¡Oh padre, padre mío, profesor y sacerdote!
Saludando al sol te encuentro con cigarrillo en mano
el humo impasible danza en el viento
mientras descansas en el barandal y pláticas con el cielo
entablando una conversación silenciosa
Tu mirada responde a la belleza que te comunica esta tierra
agradeciendo este momento, observas y contemplas
aquel lugar al que has llamado hogar.
Parado frente a la imagen de una santa,
esta resalta de ti, la fragilidad en la carne
la insignificancia en la estatura,
aquellos detalles de la simpleza humana que te acerca a las creaturas;
humilde y bella simpleza humana,
en comparación de la colosal piedra construida
que se extiende sobre ti, sin vida
celestial, como si solo se tratase de un reflejo de tu alma,
la sombra de lo que tu corazón guarda
y se proyecta en forma de Virgen María.
Padre, tienes una delicadeza, que solo puede compararse,
con el fino hilo de humo que resta del cigarro
y apenas inquieta el ambiente
una característica que has llevado contigo
como si fuese una extensión de tu cuerpo,
un tinte en la tela de tu piel,
que inició a tomar color a medida encontrabas tu vocación,
aún si con el tiempo, de tu piel el color se ha desgastado
y no ha dejado ni el color del cabello,
aun si ya se arruga sobre sí mismo formando pliegues,
estos siguen contando historias,
formando caminos en tu cuerpo
que denotan el cansancio
la madurez y la paz.
Tú, que sembraste una semilla de esperanza en cada mano que tomabas entre las tuyas con un apretón ameno.

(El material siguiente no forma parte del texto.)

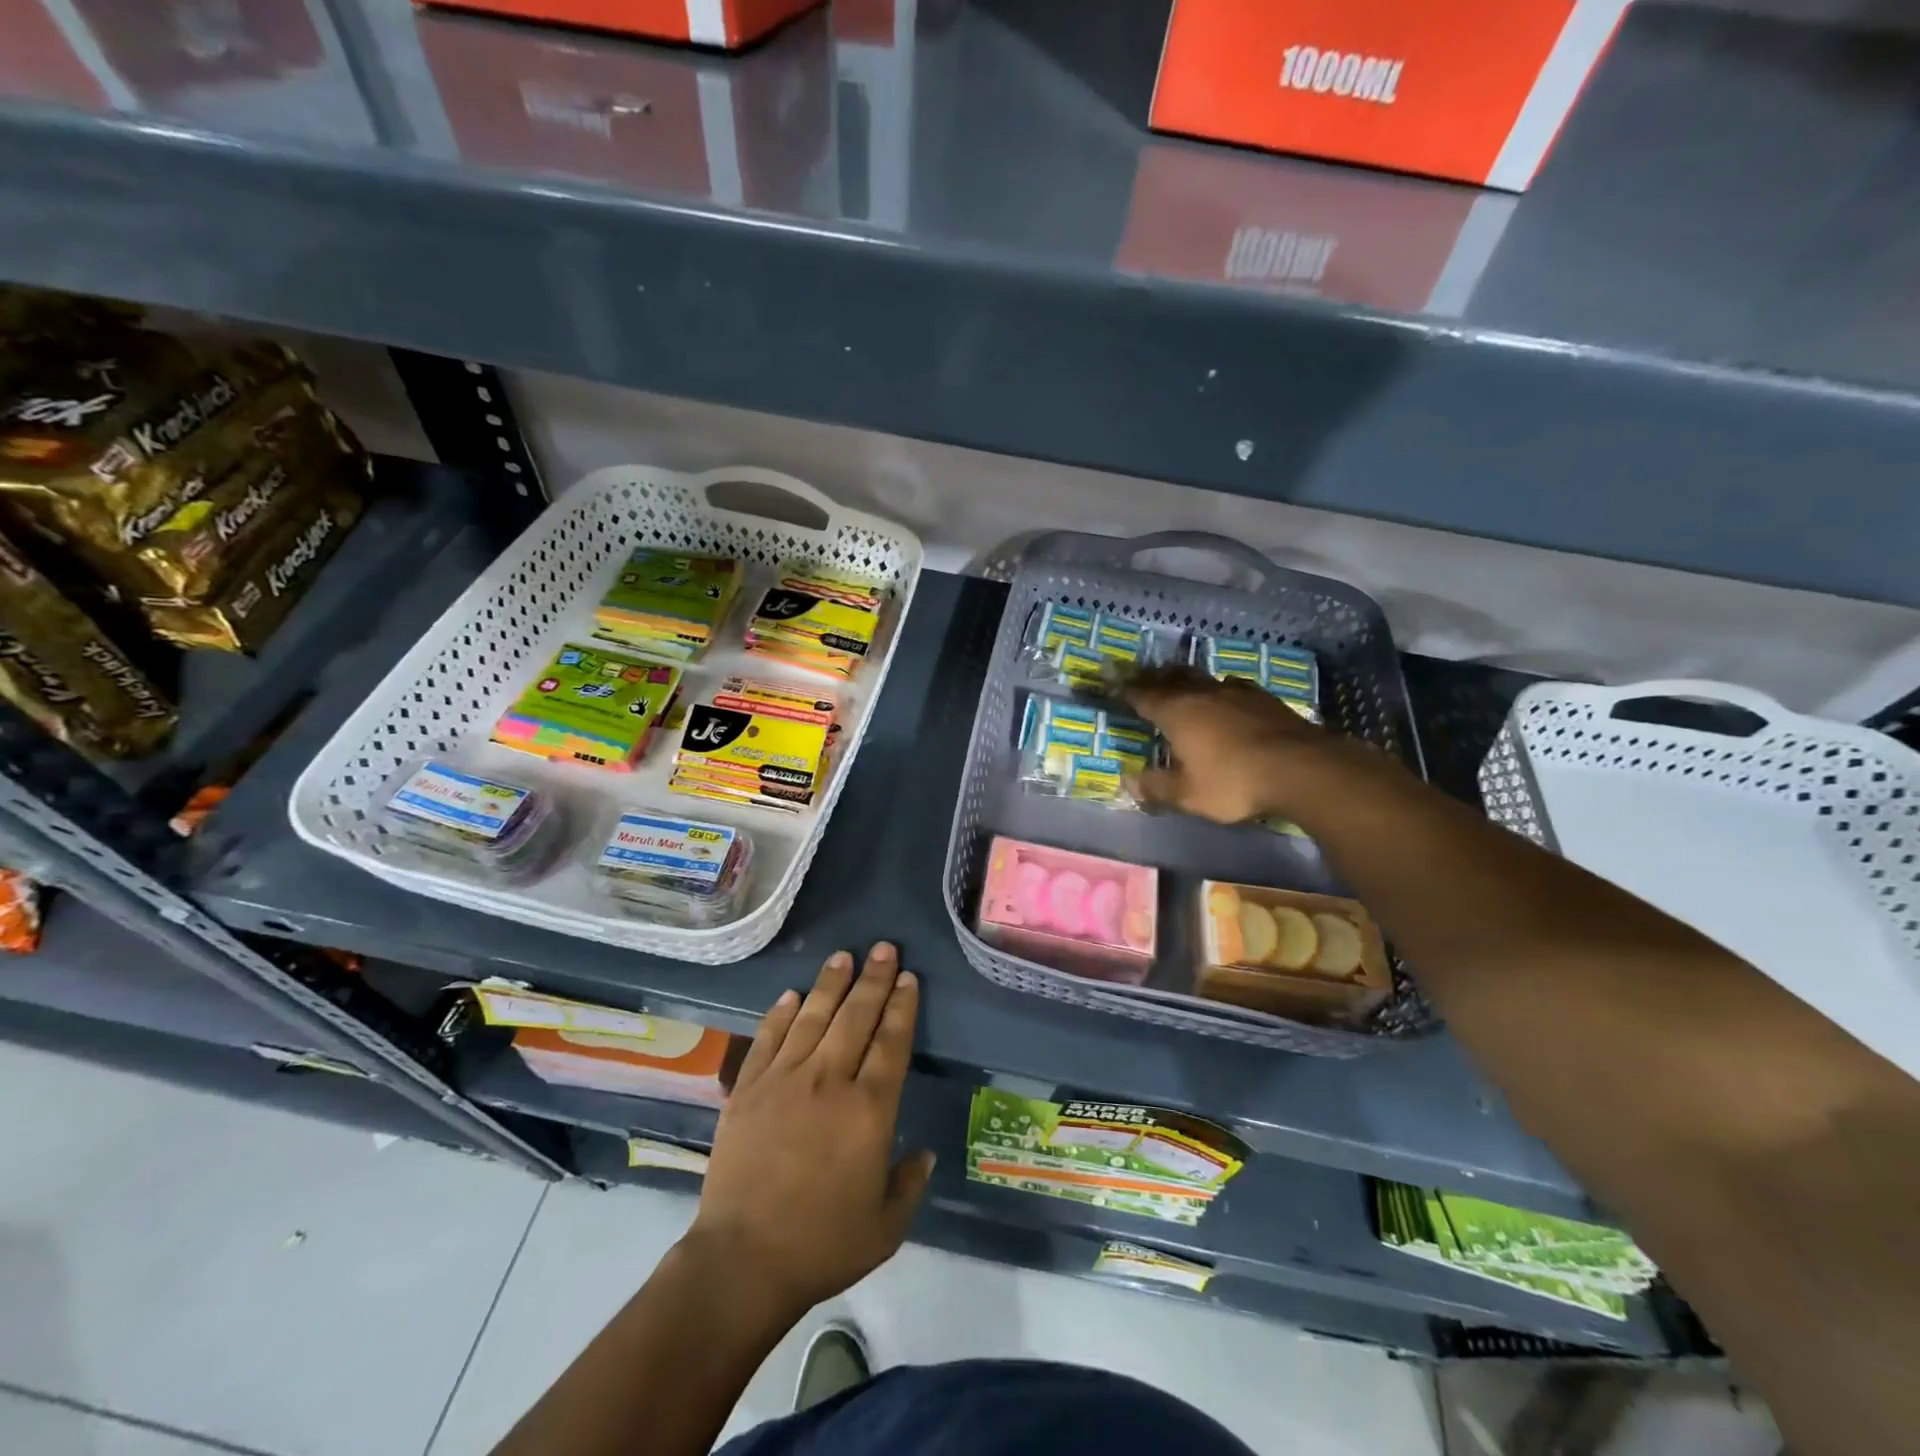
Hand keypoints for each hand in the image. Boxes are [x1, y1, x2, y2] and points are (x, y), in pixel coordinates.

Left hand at [685, 944, 933, 1323]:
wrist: (742, 1261)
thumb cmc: (821, 1245)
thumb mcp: (885, 1226)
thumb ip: (909, 1184)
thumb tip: (925, 1154)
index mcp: (869, 1110)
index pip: (891, 1042)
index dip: (902, 1006)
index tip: (908, 978)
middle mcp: (829, 1081)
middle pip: (856, 1017)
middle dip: (873, 979)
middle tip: (884, 948)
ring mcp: (784, 1080)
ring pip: (813, 1017)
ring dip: (830, 984)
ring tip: (843, 956)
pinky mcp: (748, 1089)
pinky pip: (769, 1039)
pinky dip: (781, 1013)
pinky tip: (793, 994)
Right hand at [1123, 666, 1354, 823]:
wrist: (1301, 768)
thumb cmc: (1234, 782)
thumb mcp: (1188, 795)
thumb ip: (1156, 787)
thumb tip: (1128, 781)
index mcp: (1176, 712)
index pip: (1142, 694)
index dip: (1124, 688)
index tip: (1111, 680)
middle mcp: (1202, 694)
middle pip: (1171, 677)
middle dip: (1154, 677)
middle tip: (1142, 676)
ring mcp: (1236, 692)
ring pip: (1202, 678)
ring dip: (1186, 679)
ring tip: (1180, 682)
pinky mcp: (1264, 699)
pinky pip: (1231, 686)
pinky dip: (1218, 689)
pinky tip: (1225, 695)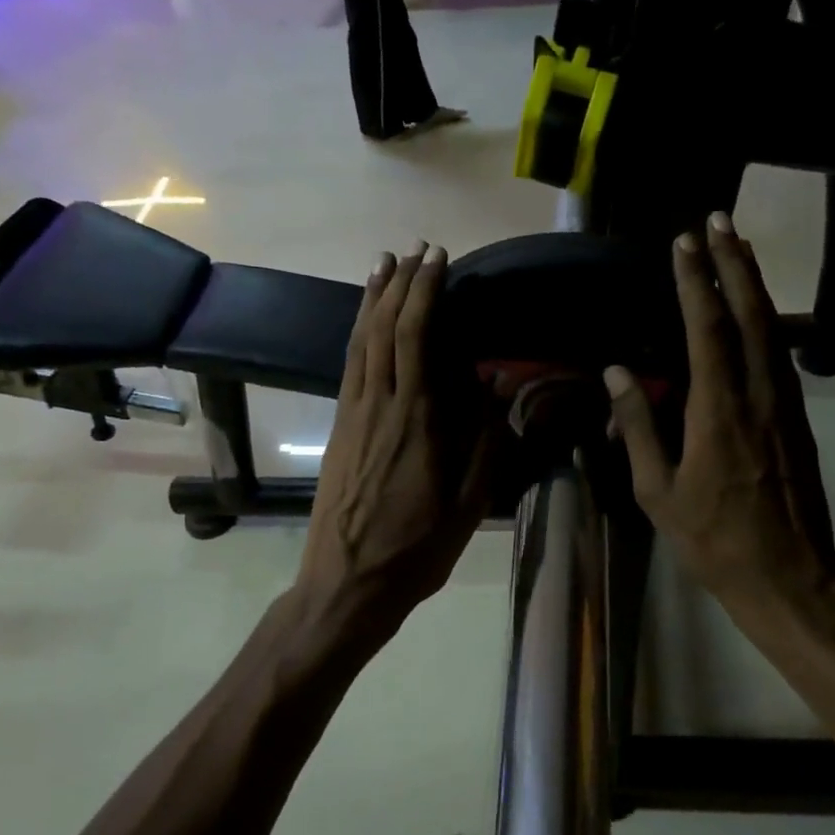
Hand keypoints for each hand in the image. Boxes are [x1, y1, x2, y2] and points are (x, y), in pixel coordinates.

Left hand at [296, 244, 493, 642]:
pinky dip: (357, 333)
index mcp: (416, 421)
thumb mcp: (468, 505)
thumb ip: (485, 442)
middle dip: (400, 284)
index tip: (437, 261)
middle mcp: (379, 406)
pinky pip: (348, 366)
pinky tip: (364, 321)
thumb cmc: (415, 549)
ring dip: (372, 299)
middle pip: (383, 328)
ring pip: (359, 342)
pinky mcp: (339, 429)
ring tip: (383, 264)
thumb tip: (495, 384)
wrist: (346, 584)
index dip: (424, 293)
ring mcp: (352, 415)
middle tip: (414, 250)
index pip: (416, 337)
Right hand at [605, 212, 834, 623]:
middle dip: (735, 263)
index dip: (696, 282)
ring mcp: (785, 407)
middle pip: (751, 314)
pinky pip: (781, 356)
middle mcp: (758, 396)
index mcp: (719, 411)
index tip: (684, 243)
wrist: (788, 578)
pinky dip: (768, 321)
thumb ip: (638, 428)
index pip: (708, 330)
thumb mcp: (658, 492)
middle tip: (720, 221)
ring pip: (773, 331)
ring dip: (755, 285)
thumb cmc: (712, 540)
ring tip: (738, 250)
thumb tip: (616, 373)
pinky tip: (758, 313)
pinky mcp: (798, 421)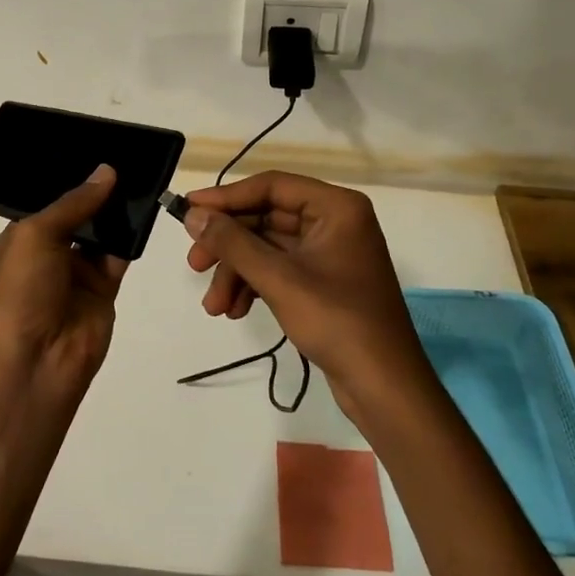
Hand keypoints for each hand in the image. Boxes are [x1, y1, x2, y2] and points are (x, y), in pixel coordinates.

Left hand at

Tú, que dirigiste a nosotros la cálida palabra para consolar nuestras angustias
Tú, que cuidaste a la niñez y abrazaste sus almas desahuciadas.
Tú, que como padre, nos cediste tu cariño y como profesor ejerciste tu deber,
te contemplamos,
damos gracias
y te devolvemos los frutos de tu esfuerzo.
Para que cuando venga a nosotros el recuerdo
y nos estremezca la tristeza,
venga a nosotros también esta simpleza y calidez tuya.